Regards sur la continuité de l'hellénisme chez les écrivains français du XXème siècle (1947-1967) : une image de la Grèce reconstruite

par Maria-Eleni Kouzini

Thèse de doctorat en Etudes néo-hélléniques

Sous la direction de Marie-Paule Masson-Vincourt.

Soutenue le 19-12-2012

à Montpellier 3 , dans le cadre de École doctorale 58, Langues, Littératures, Cultures, Civilisations (Montpellier ; ....-2014) , en partenariat avec Langues, littératures arts et culture des suds (équipe de recherche) .

Le président du jury était Nicolas Karapidakis.

Le jury était composé de Marie-Paule Masson-Vincourt, Nicolas Karapidakis, Vassiliki Kontogianni, Michel Politis.

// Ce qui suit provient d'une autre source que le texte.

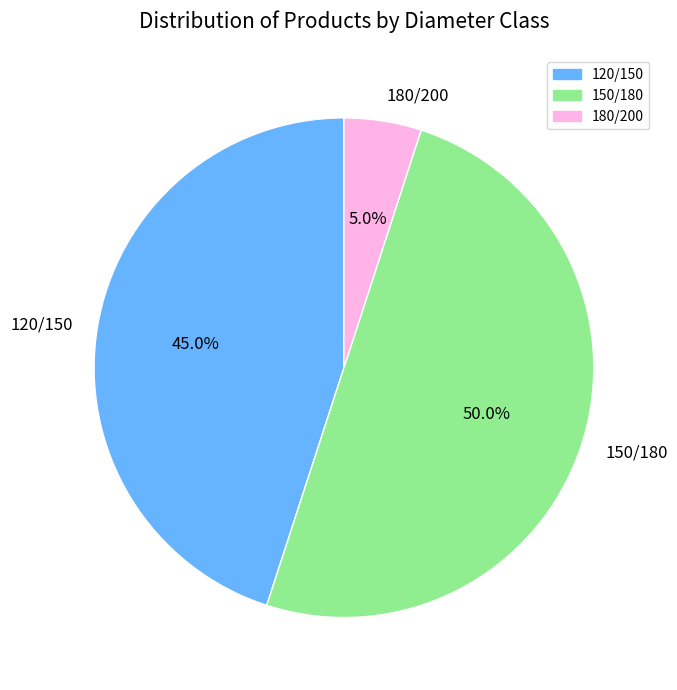

Is it true that 150/180 is 50% of the pie?

True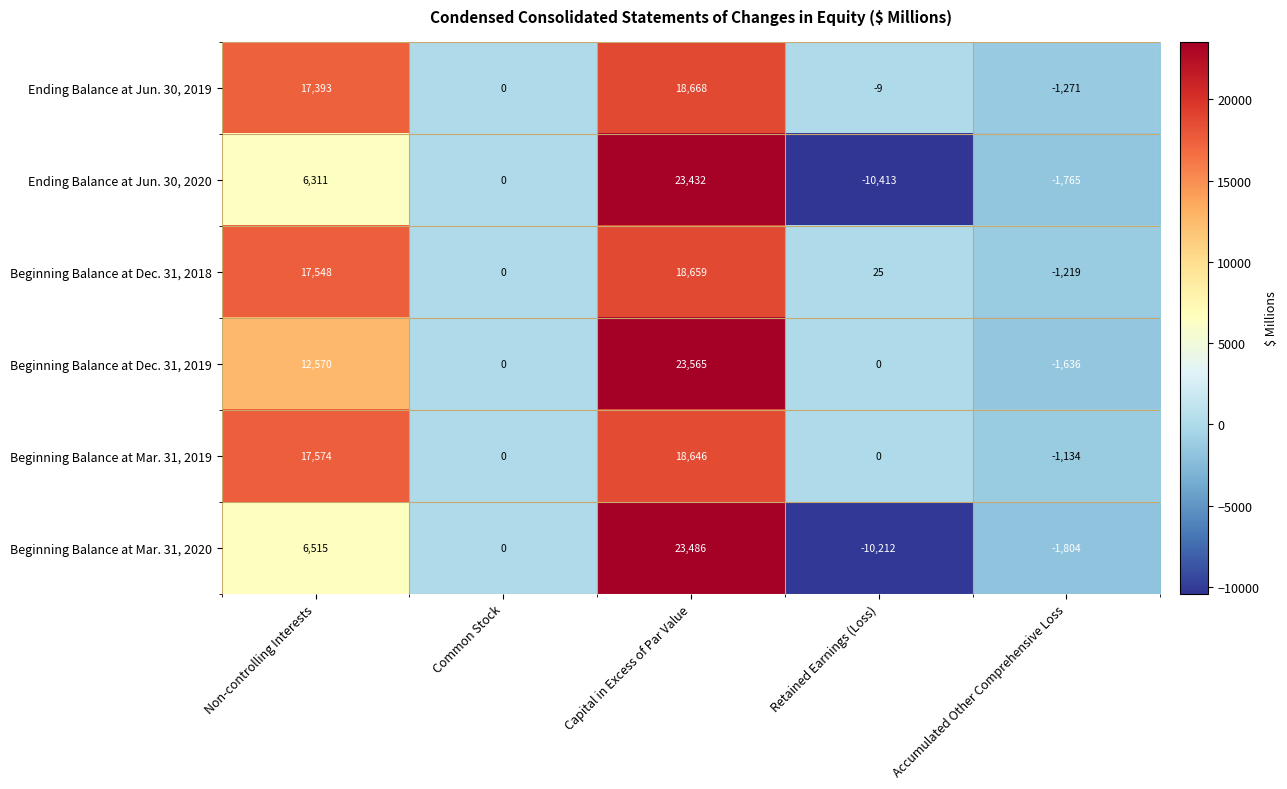

Reading left to right, what are all the values shown in this chart?

Ending Balance at Jun. 30, 2019: 17393	0	18668	-9	-1271
Ending Balance at Jun. 30, 2020: 6311	0	23432	-10413	-1765
Beginning Balance at Dec. 31, 2018: 17548	0	18659	25	-1219
Beginning Balance at Dec. 31, 2019: 12570	0	23565	0	-1636
Beginning Balance at Mar. 31, 2019: 17574	0	18646	0	-1134
Beginning Balance at Mar. 31, 2020: 6515	0	23486	-10212	-1804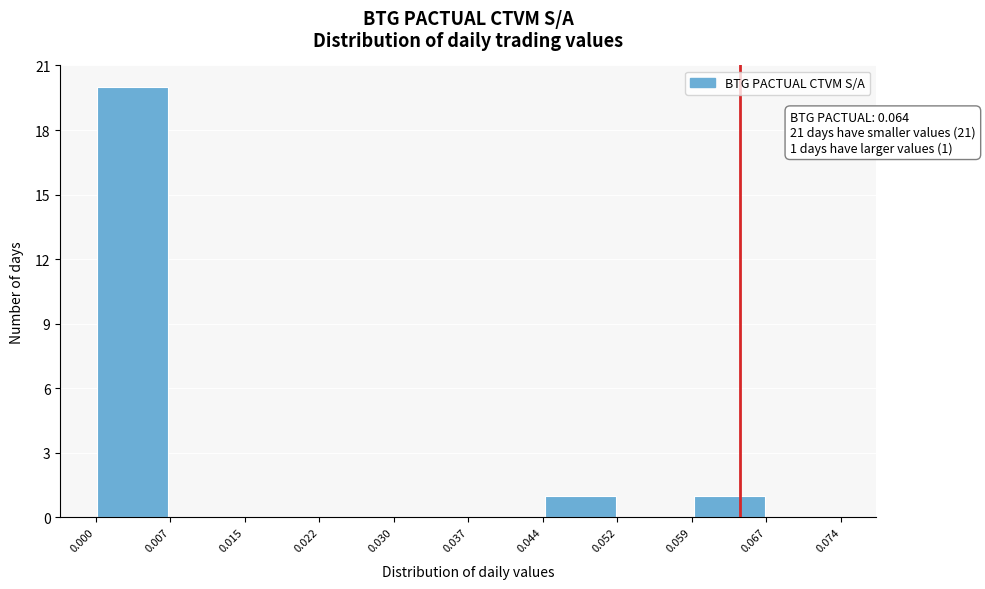

Which range on the x-axis has the tallest bar?

0.000 to 0.007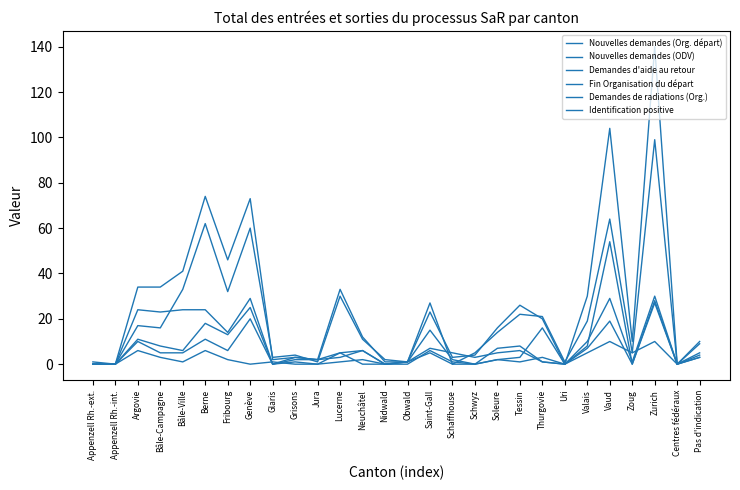

How many series are shown in this chart?

6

Les rapporteurs étaient Vassiliki Kontogianni, Michel Politis.


  • Résumé

    Ce travail se propose de définir la représentation de la Grèce chez dix voyageurs français qui visitent le pays entre 1947, fin de la guerre civile grecque, et 1967, début de la dictature des Colonels. Le corpus est constitué des écrivains suivants : Jacques Lacarrière, Robert Levesque, Jean Cau, Jean Cocteau, Roger Milliex, Michel Butor, André Malraux, Michel Déon, Jacques Chardonne et Thierry Maulnier. Tous partent avec une solide culture classique et une image stéréotypée de la Grèce, qu’ils ont à confronter avec la réalité. Les traces des guerres, des guerres balkaniques aux guerres civiles, sont très visibles, notamment dans les villes et la misère de la population est très sensible. Pourtant, les voyageurs français sont tous à la recherche des stéréotypes véhiculés en Europe. S’ils ne sont pas déçus par les paysages grecs, ils ont de la peine à retrouver les Grecs dans les Grecs. Ils se font l’écho des théories élaborées ou reprises au XIXème siècle, selon lesquelles les Grecs n’ont plus rien de commun avec les Grecs de l’Antiquité ou qu’ils sont dégénérés. Pourtant chacun fait des efforts parfois vains, pour trouver une continuité dans la Grèce, en confrontant types humains contemporains, moeurs et coutumes, voire langue, aux réalités correspondantes antiques. L’élément religieux, dont ils n’ignorent pas qu’il constitue une rupture, est analysé en terme de syncrétisme, ou clairement rattaché à Byzance, considérée comme une étape de l’histoire de la Grèce. Mais il ressort de l’ensemble des textes, plus ou moins explicitement, que les véritables héritiers de la Grèce antique sont les Européens, auprès desquels les Grecs peuvent réapprendre à être ce qu’ils étaient autrefois.

  • Titre traduit

    A regard to the continuity of the hellenism by the XXth century French writers (1947-1967) : un image of reconstructed Greece


  • Résumé

    The present research work suggests to delineate Greece through the delicacy of ten French travelers who visit the country between 1947, the end of the Greek civil war, and 1967, the beginning of the military dictatorship. The corpus comprises the undermentioned authors: Jacques Lacarrière, Robert Levesque, Jean Cau, Jean Cocteau, Roger Milliex, Michel Butor, André Malraux, Michel Déon, Jacques Chardonne et Thierry Maulnier. All of them set out accompanied with a solid classical culture and a conventional concept of Greece, which requires the contrast with the « real world ». The traces of the warfare, from the Balkan wars to the civil wars, are evident, notably in the towns where the population is visibly poverty-stricken. Nevertheless, the French travelers are searching for the European conveyed stereotypes. Although they are not disappointed by the Greek landscape, they hardly recognize the Greek people. They echo the 19th century elaborate or resumed theories according to which the Greeks have nothing in common any more with the Ancient Greeks or rather they have degenerated. However, each one of them endeavors vainly at times to find continuity with Greece by comparing contemporary human types, modus vivendi and customs even the language, with corresponding ancient situations. The religious element, of which they are conscious that it constitutes a splitting component, is analyzed in terms of syncretism, or it is intelligibly associated with Byzantium and considered to be an important stage in the history of Greece. All the same, it stands out from the entire written work of art, more or less explicitly, that the real inheritors of Ancient Greece are the Europeans, to the side of whom, the Greeks can learn anew how to become the people they used to be.